WORKING DATA: Begin
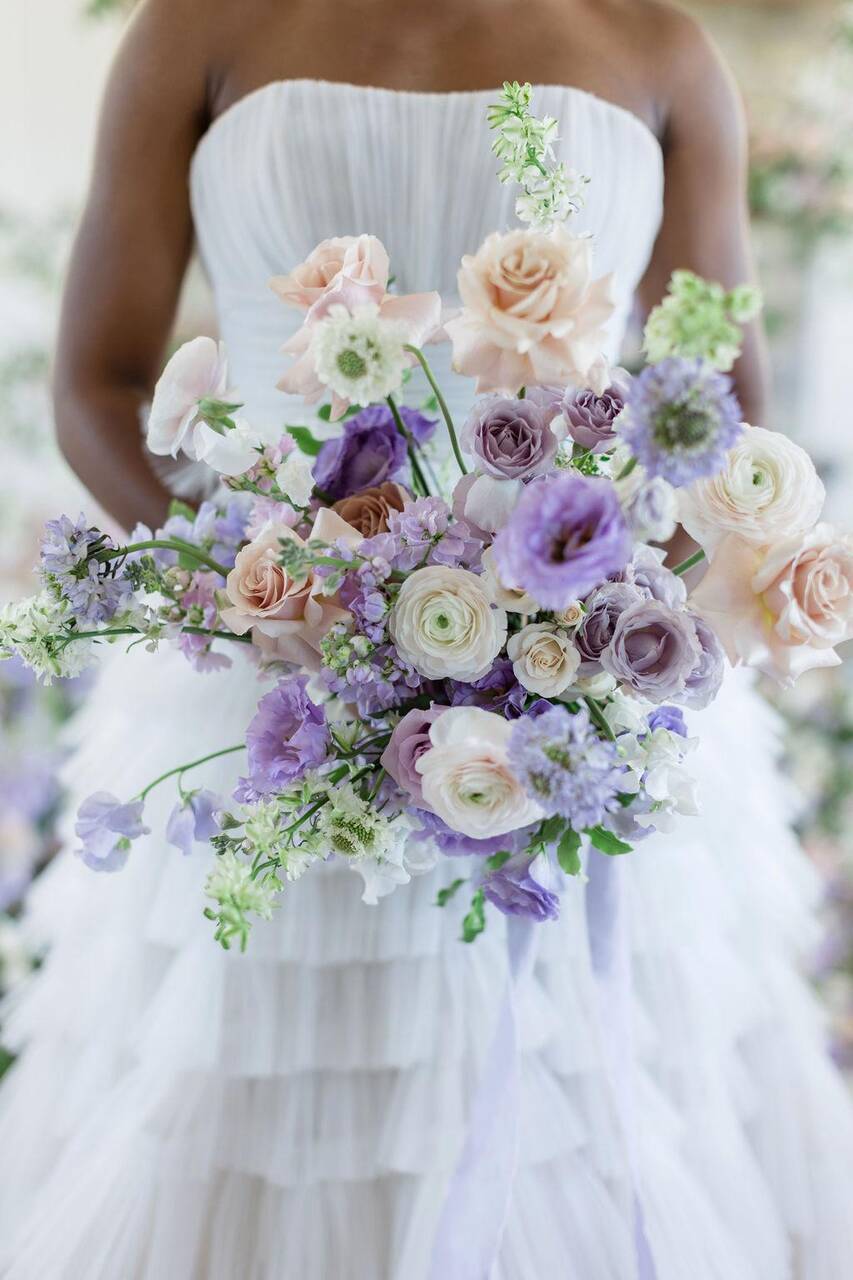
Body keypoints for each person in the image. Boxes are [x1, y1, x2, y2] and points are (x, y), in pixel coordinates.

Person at [2, 1, 851, 1276]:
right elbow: (98, 383)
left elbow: (716, 410)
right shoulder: (194, 28)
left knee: (595, 1115)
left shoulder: (662, 45)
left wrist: (579, 640)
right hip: (257, 688)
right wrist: (265, 593)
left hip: (577, 690)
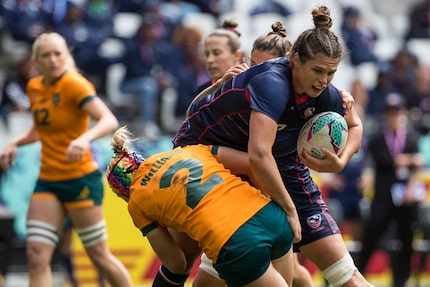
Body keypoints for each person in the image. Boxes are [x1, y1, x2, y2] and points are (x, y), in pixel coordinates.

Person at [173, 5, 374, 287]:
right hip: (210, 159)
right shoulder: (271, 83)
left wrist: (341, 161)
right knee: (182, 264)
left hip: (274, 163)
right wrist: (290, 211)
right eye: (317, 70)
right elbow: (258, 155)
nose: (324, 80)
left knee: (344, 274)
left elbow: (356, 126)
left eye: (331, 73)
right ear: (294, 60)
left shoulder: (325, 92)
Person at [0, 32, 132, 287]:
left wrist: (85, 139)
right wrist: (14, 142)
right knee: (37, 256)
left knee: (98, 256)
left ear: (66, 56)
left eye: (57, 54)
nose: (52, 60)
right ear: (36, 60)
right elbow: (40, 128)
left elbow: (109, 120)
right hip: (48, 181)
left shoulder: (75, 84)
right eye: (46, 55)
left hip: (80, 179)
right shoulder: (35, 87)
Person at [191, 21, 313, 287]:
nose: (262, 73)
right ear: (246, 60)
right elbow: (191, 118)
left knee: (294, 274)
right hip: (234, 195)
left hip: (262, 201)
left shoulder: (285, 95)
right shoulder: (234, 88)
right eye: (256, 65)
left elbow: (257, 158)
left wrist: (345, 102)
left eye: (216, 52)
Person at [106, 126, 295, 287]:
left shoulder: (136, 203)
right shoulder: (188, 150)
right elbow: (250, 164)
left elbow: (178, 265)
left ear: (123, 192)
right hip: (271, 217)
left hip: (235, 242)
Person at [356, 92, 425, 287]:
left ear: (403, 113)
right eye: (390, 112)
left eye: (397, 112)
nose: (394, 116)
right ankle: (357, 276)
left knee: (407, 238)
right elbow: (376, 162)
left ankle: (401, 280)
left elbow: (417, 164)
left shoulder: (411, 136)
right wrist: (405, 160)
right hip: (383, 196)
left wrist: (410, 176)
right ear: (385, 114)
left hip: (405, 197)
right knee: (371, 236)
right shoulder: (378, 137)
WORKING DATA: End
## WORK INSTRUCTION
Retype word for word the line above with "right hip: (383, 196)" and all lines after it, nothing else.

## RESULT
right hip: (383, 196)
left wrist: (410, 176)
right ear: (385, 114)
left hip: (405, 197)
right knee: (371, 236)
right shoulder: (378, 137)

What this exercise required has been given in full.